A woman who held a responsible position was Miss Gertrude Rapp. She was born in 1808 in Harmony, Pa. the daughter of John and the granddaughter of George Rapp. She was a woman of culture and refinement and managed the silk business at Old Economy. Among the industries of Old Economy none proved their efficiency and cleverness more than in the making of silks and velvet, which at that time compared favorably with any made in any part of the world. The silk factory was located on 14th Street and a building for the culture of cocoons was across the street. At the rear of the factory was the dye shop, where the silks were colored before being made into materials for dress goods, school ribbons, handkerchiefs, satin vesting, etc. An exhibit of their silk fabrics sent to the Columbian Exhibition received the highest praise. Miss Rapp was modest, refined and kindly, disclaiming all credit for her good works. She was always ready to love and do good work for those who tried to harm her. Bausman wrote that she spent her whole life in the Society. She was well versed in English, French, and German. She was an accomplished musician, sang, played and made equisite wax flowers and fruit. She possessed unusual personal beauty and remained in old age always the dignified and courteous "Mistress of the Great House". She died in Economy in 1899.

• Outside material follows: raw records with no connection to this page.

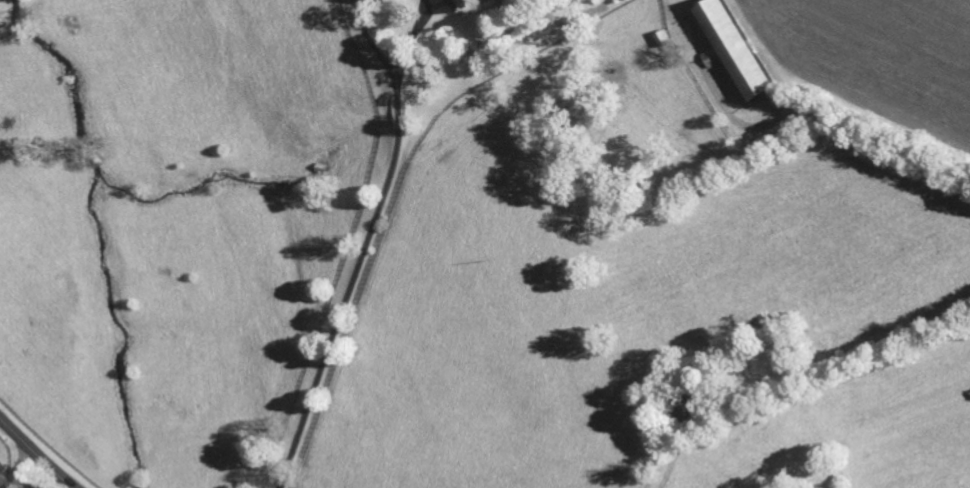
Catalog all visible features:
building: (463, 5)
building: (734, 48)
road: (363, 242)
road: (34, 455)
road: (16, 467)
road: (669, 470)

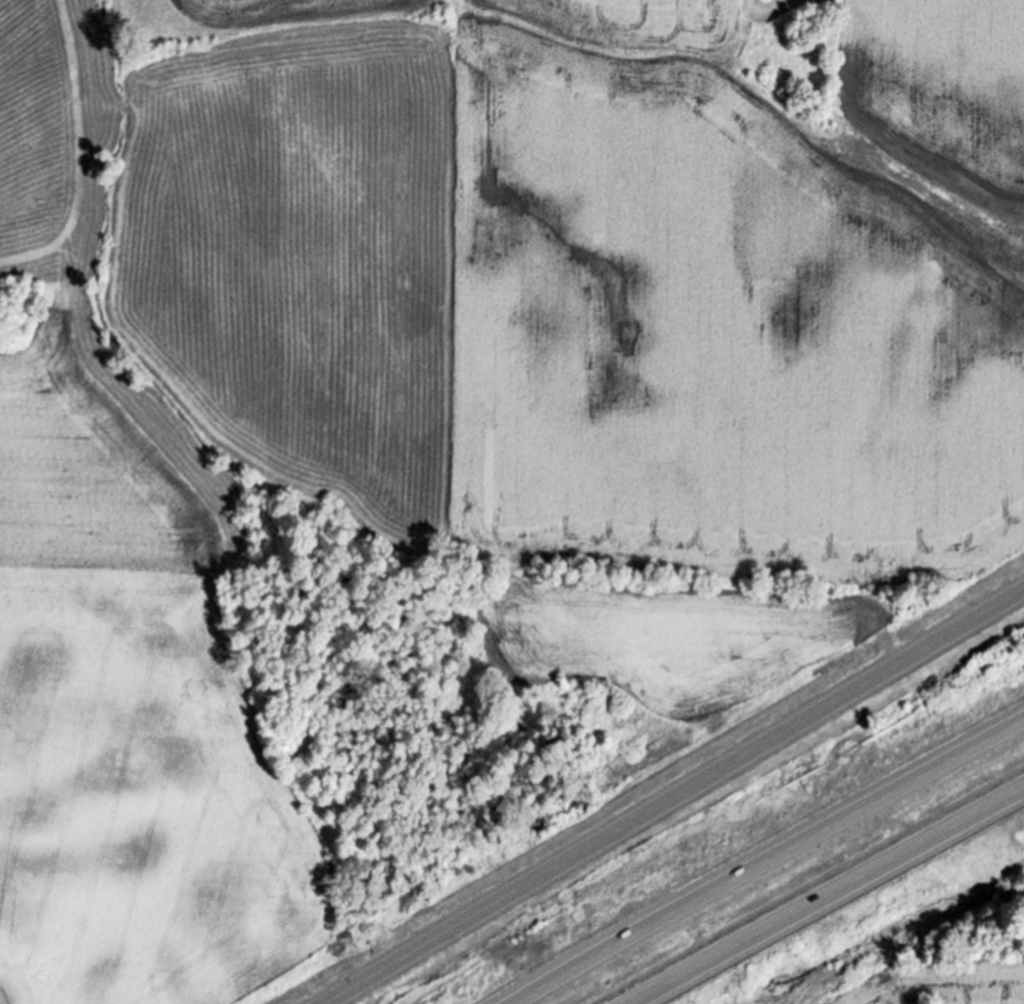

In a letter provided by Gladys Hoover, J. R. Warren writes about another notable lady. This one was from New Brighton. Sarah Jane Clarke Lippincott, better known as Grace Greenwood, was first an author of juvenile stories and later a pioneer journalist and newspaper woman. She visited the wild western frontier and wrote about it. She was the only woman pictured in Bausman's History of Beaver County. Literary references mention her pathos. She could make her readers cry. In some of her writings she mentions riding to the Fort McIntosh ruins and looking up and down the Ohio. She loved that view. She visited Old Economy and glimpsed Father Rapp and daughter Gertrude in a beautiful carriage. Her early book "Greenwood Leaves", tells of her horseback riding with her brother to Big Knob, the highest point in Beaver County. When she took her first trip overseas she referred to herself as a strongminded woman" and her companions as "unprotected females". Her picture is on display in the National Portrait Gallery. She was the only woman among the poets and writers of her day. Aside from Grace Greenwood, Myra Townsend, founder of the Home of the Good Shepherd, and Queen Aliquippa were mentioned in "Women of the Century - 1899", a women's Who Who.

We can be proud that these three Beaver County women were thought of so highly in the early part of the century. However, we should also hold in respect those not listed in publications - the many unknown ladies who either braved the elements to help make their families secure or touched the lives of those around them and provided comfort.